Exercise objective
The first line of the entries and each line after it, through the one that contains "Consume water-rich fruits like", are to be duplicated exactly; no picture belongs in the copy.
Top of Available records
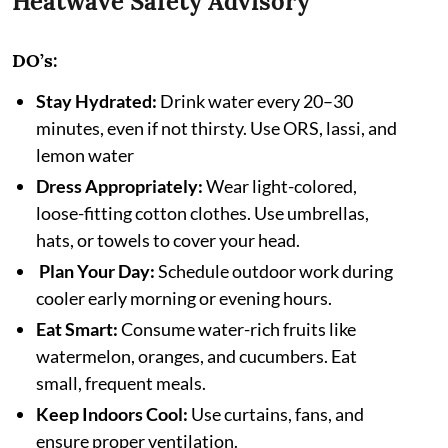
Heatwave Safety Advisory
DO’s:
Stay Hydrated:
Drink water every 20–30
minutes, even if not thirsty. Use ORS, lassi, and
lemon water
Dress Appropriately:
Wear light-colored,
loose-fitting cotton clothes. Use umbrellas,
hats, or towels to cover your head.
Plan Your Day:
Schedule outdoor work during
cooler early morning or evening hours.
Eat Smart:
Consume water-rich fruits like
watermelon, oranges, and cucumbers. Eat
small, frequent meals.
Keep Indoors Cool:
Use curtains, fans, and
ensure proper ventilation.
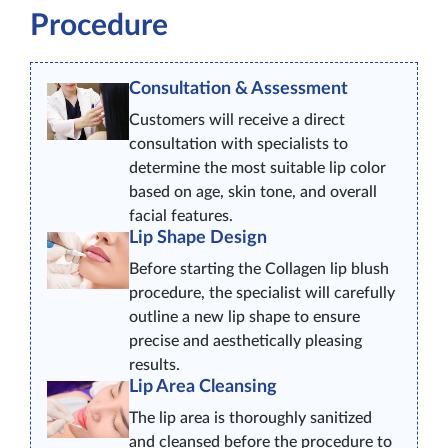
Procedure
Consultation & Assessment
Customers will receive a direct
consultation with specialists to
determine the most suitable lip color
based on age, skin tone, and overall
facial features.
Lip Shape Design
Before starting the Collagen lip blush
procedure, the specialist will carefully
outline a new lip shape to ensure
precise and aesthetically pleasing
results.
Lip Area Cleansing
The lip area is thoroughly sanitized
and cleansed before the procedure to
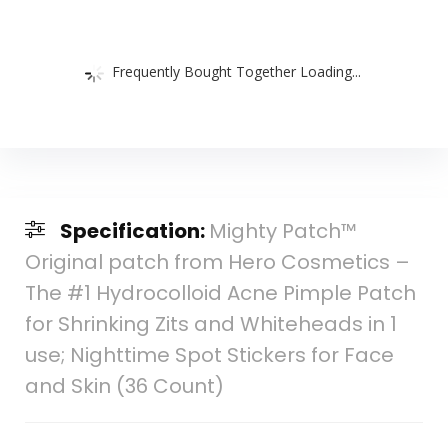
Frequently Bought Together Loading...
Specification:
Mighty Patch™
Original patch from Hero Cosmetics –
The #1 Hydrocolloid Acne Pimple Patch
for Shrinking Zits and Whiteheads in 1
use; Nighttime Spot Stickers for Face
and Skin (36 Count)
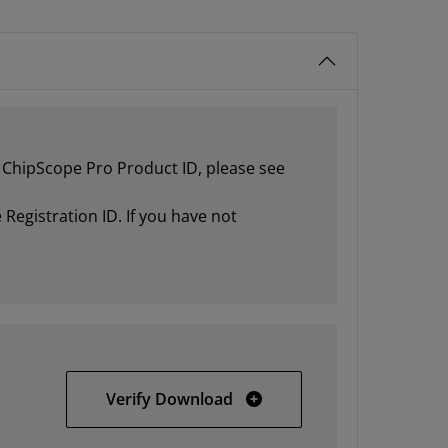
ur ChipScope Pro Product ID, please see
Registration ID. If you have not
32-bit Windows
Verify Download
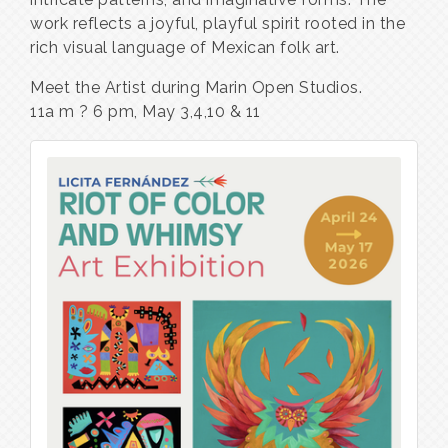
work reflects a joyful, playful spirit rooted in the
rich visual language of Mexican folk art.
Meet the Artist during Marin Open Studios.
11a m ? 6 pm, May 3,4,10 & 11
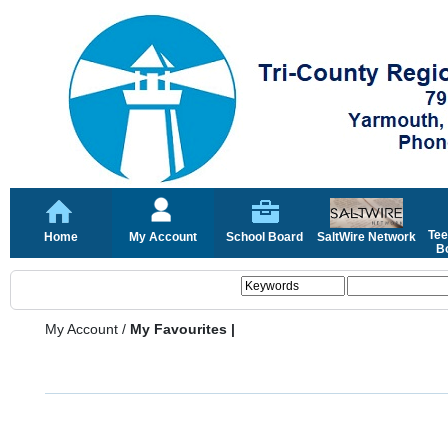
Tee
Home
My Account
School Board
SaltWire Network
Bo
My Account
/
My Favourites |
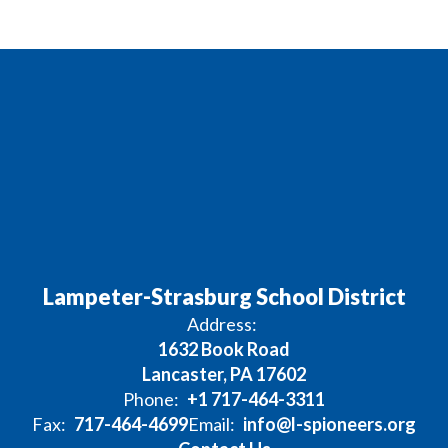
Lampeter-Strasburg School District
Address:
1632 Book Road
Lancaster, PA 17602
Phone:
+1 717-464-3311
Fax:
717-464-4699
Email:
info@l-spioneers.org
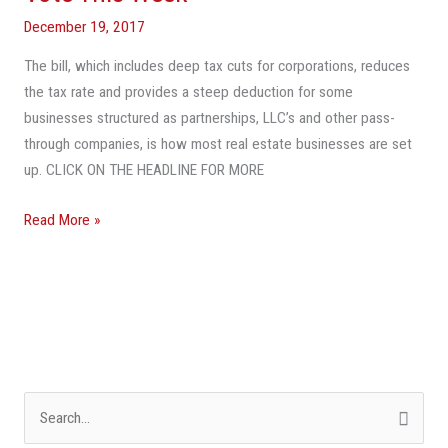
Real
December 19, 2017
Estate
The bill, which includes deep tax cuts for corporations, reduces
Owners
the tax rate and provides a steep deduction for some
Measure
businesses structured as partnerships, LLC’s and other pass-
Coming
through companies, is how most real estate businesses are set
To
up. CLICK ON THE HEADLINE FOR MORE
A
Vote
Read More »
This
Week
S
Bottom of Available records
Finished task
Heatwave Safety Advisory
DO’s:
Stay Hydrated:
Drink water every 20–30
minutes, even if not thirsty. Use ORS, lassi, and
lemon water
Dress Appropriately:
Wear light-colored,
loose-fitting cotton clothes. Use umbrellas,
hats, or towels to cover your head.
Plan Your Day:
Schedule outdoor work during
cooler early morning or evening hours.
Eat Smart:
Consume water-rich fruits like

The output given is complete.